Quantitative detection of Listeria monocytogenes and Listeria innocua by real-time PCR: assessment of hly, iap, and lin02483 targets and AmpliFluor technology

Abstract

We developed and assessed real-time PCR (RTi-PCR) assays for the detection and quantification of the food-borne pathogen Listeria monocytogenes and the closely related nonpathogenic species L. innocua. The target genes were hly and iap for L. monocytogenes and lin02483 for L. innocua.

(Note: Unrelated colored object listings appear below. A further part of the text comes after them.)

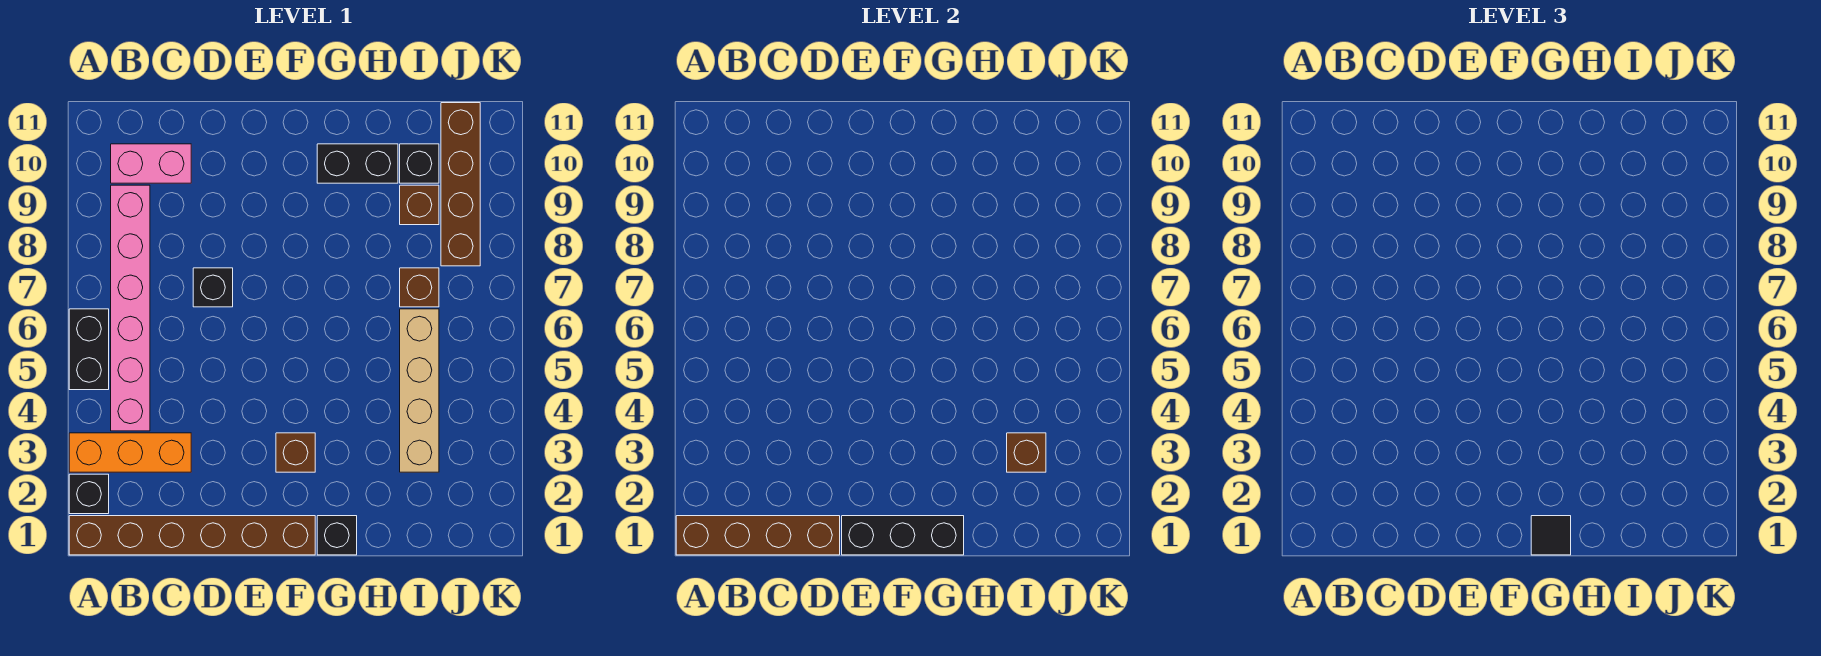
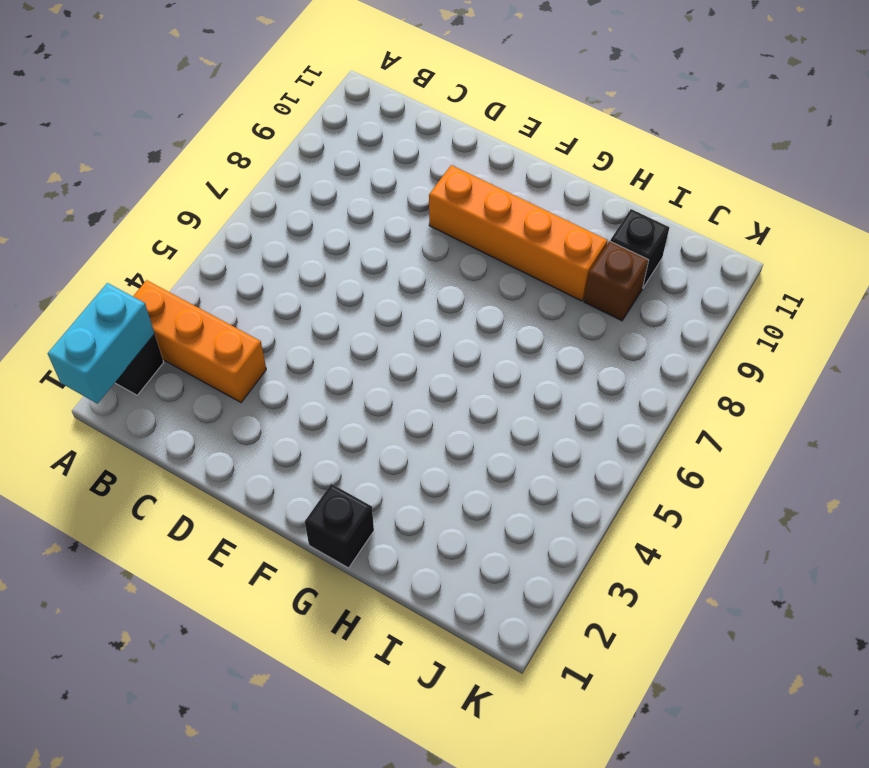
cyan brick A1:A2 level 2 -> brown brick A1:D1 level 2
orange brick E9:H9 level 1 -> none
none -> brown brick A1:F1 level 1
none -> black brick A5:A6 level 1
none -> pink brick B4:B9 level 1

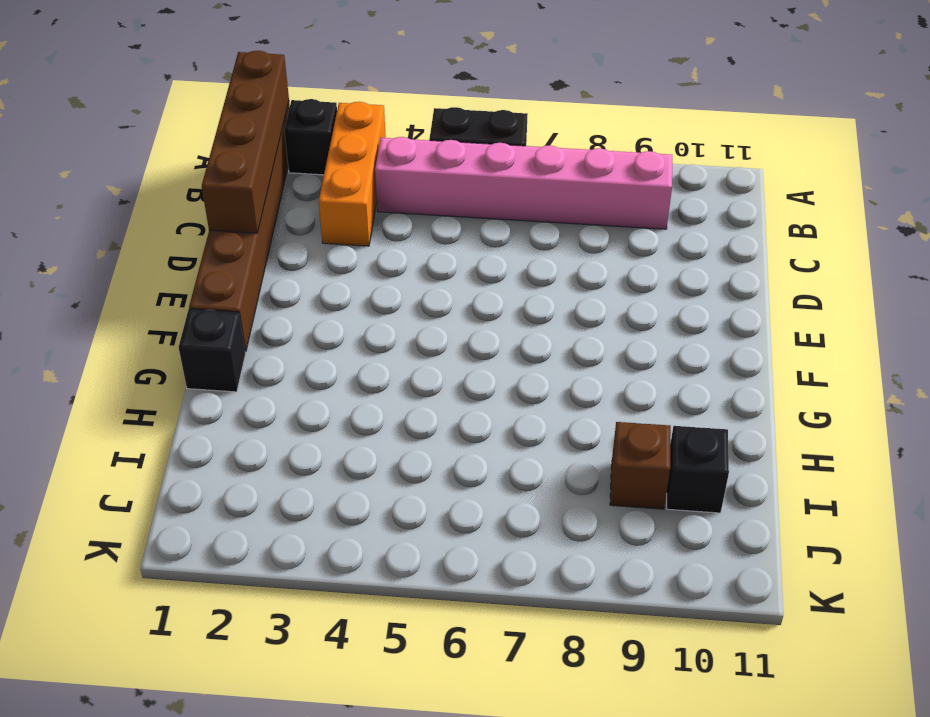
none -> pink brick B10:C10 level 1
none -> black brick D7 level 1
none -> brown brick F3 level 1

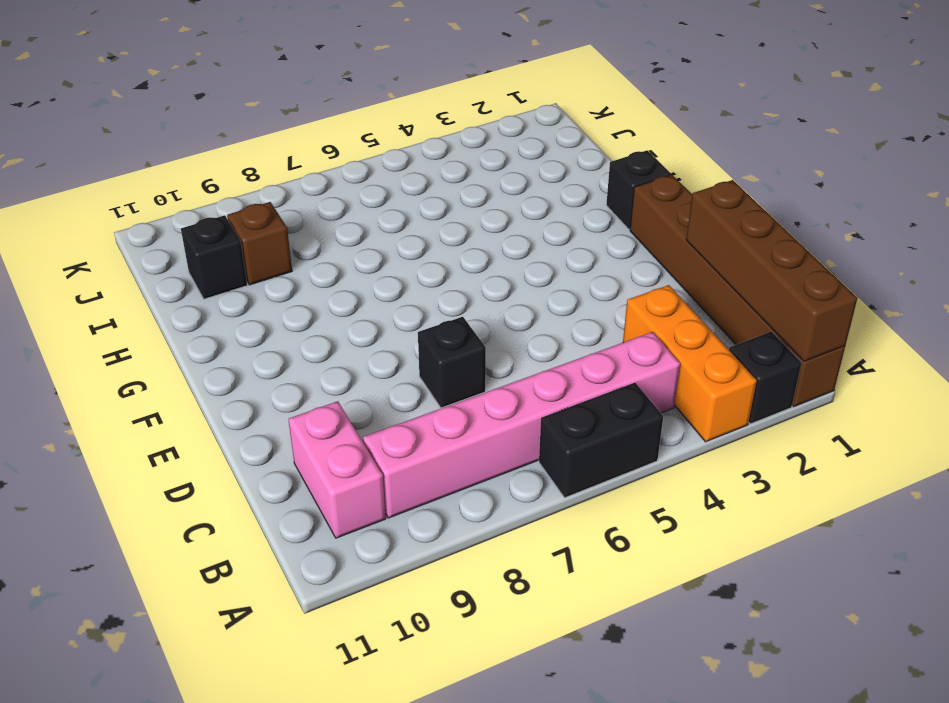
none -> brown brick F3 level 1
none -> black brick G10:H10 level 1
none -> tan brick I3:I6 level 1

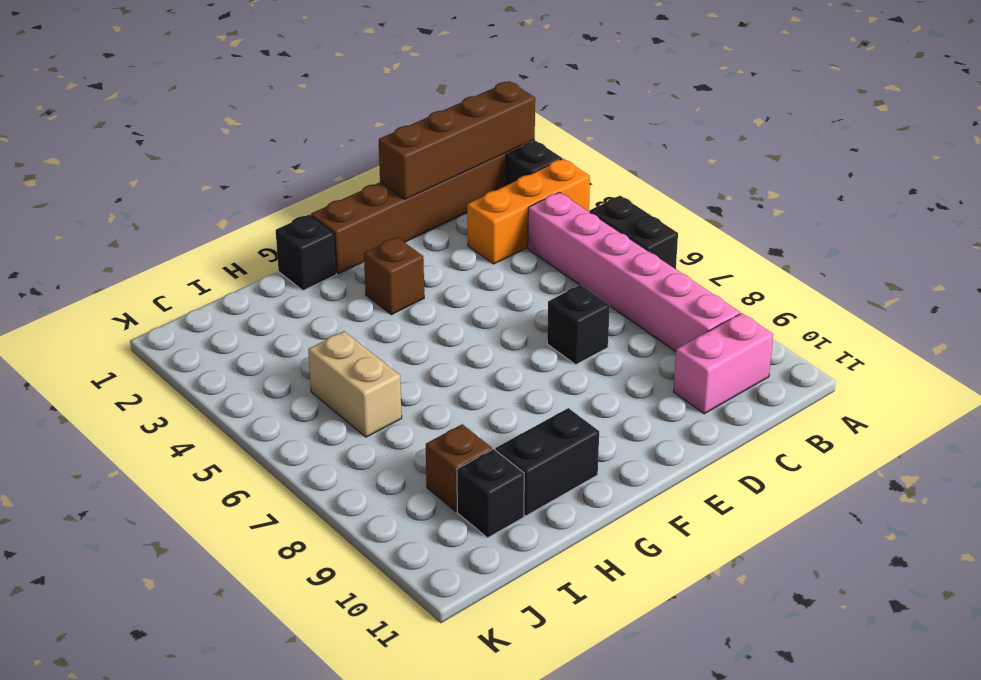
tan brick I5:I6 level 1 -> tan brick I3:I6 level 1
none -> brown brick I7 level 1
none -> brown brick J8:J11 level 1
none -> black brick E1:G1 level 2

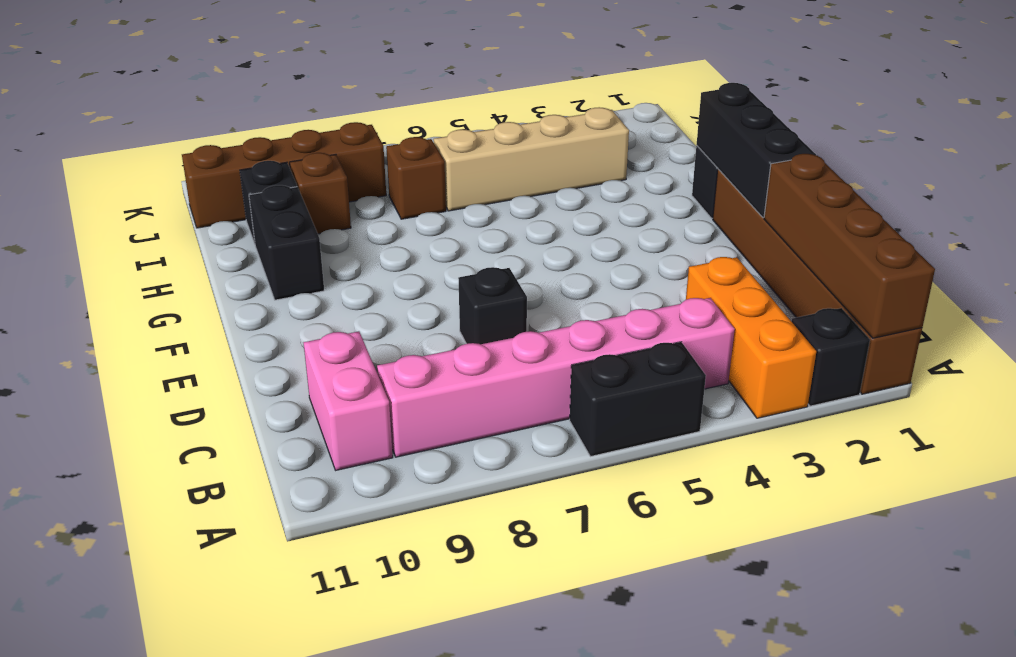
none -> brown brick F3 level 1
none -> brown brick I3 level 2
none -> black tile G1 level 3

The assays were 100% specific, as determined with 100 Listeria strains and 45 non-Listeria strains, and highly sensitive, with detection limits of one target molecule in 11 to 56% of the reactions with purified DNA and 3 CFU in 56 to 89% of the reactions with bacterial suspensions. Quantification was possible over a 5-log dynamic range, with a limit of 15 target molecules and R(2) values of >0.996. There was an excellent correspondence between the predicted and the actual numbers of CFU in the samples (deviations of <23%). The hly-based assay accurately quantified L. monocytogenes in all of the samples tested. The iap-based assay, in contrast, was unsuitable for quantification purposes, underestimating the bacterial counts by 3 to 4 log units in a significant proportion of the samples due to serovar-related target sequence variability. The combination of the two assays enabled us to classify L. monocytogenes isolates into one of the two major phylogenetic divisions of the species, I and II. We also assessed the new AmpliFluor technology for the quantitative detection of L. monocytogenes by RTi-PCR. The performance of this system was similar to that of the TaqMan system, although the former system was slightly less sensitive (detection limit of 15 molecules in 45% of the reactions) and had a higher quantification limit (60 molecules).

FIG. 1.

RTi-PCR detection and amplification of the hly, iap, and lin02483 sequences. Representative amplification plots are shown. Serial dilutions of L. monocytogenes or L. innocua genomic DNA, equivalent to 3 × 10⁵ (▪), 3 × 10⁴ (□), 3 × 10³ (•), 3 × 10² (○), 60 (▴), 30 (▵), 15 (★), and 8 (⋆) target molecules per reaction, were used. Note that the AmpliFluor reactions could not detect 15 and 8 target molecules. Insets show representative standard curves generated from the amplification data. ΔR_n, normalized reporter value (with ROX). ΔR, reporter value (without ROX).

FIG. 2.

Effect of target gene sequence polymorphisms on the performance of the iap RTi-PCR assay. (A) Normalized C_T values (iap/hly; see the text) obtained with 40 L. monocytogenes strains of different serovars (indicated below the graphs). The results for each strain (mean of four replicates) are represented by bars. Note that the strains can be ascribed to two statistically significant groups (P < 0.05) which coincide with serovar-related phylogenetic division I or III (serovars 1/2b, 3b, 4a, 4b, 4c, 4d, and 7) and division II (serovars 1/2a, 1/2c, 3a, and 3c) of L. monocytogenes delimited by an iap/hly C_T value of 3. Note also that two strains of serovar 1/2a have higher iap/hly C_T values (indicated by an asterisk); these strains harbor a mismatch in the target sequence of the probe (see panel B, sequence 2, black shading). (B) Nucleotide sequences of hly and iap fragments targeted by PCR primers and probes (boxed, with arrows indicating the 5′→3′ orientation) (Table 3). The bottom panel shows strains CECT 911, CECT 938, UdG 1010, and UdG 1011 (sequence 1); strains CECT 932 and CECT 4031 (sequence 2); strains CECT 935, CECT 936, CECT 937, CECT 940, CECT 4032, and UdG 1034 (sequence 3); and strain CECT 934 (sequence 4) (Table 1). Mismatches are represented by black shading.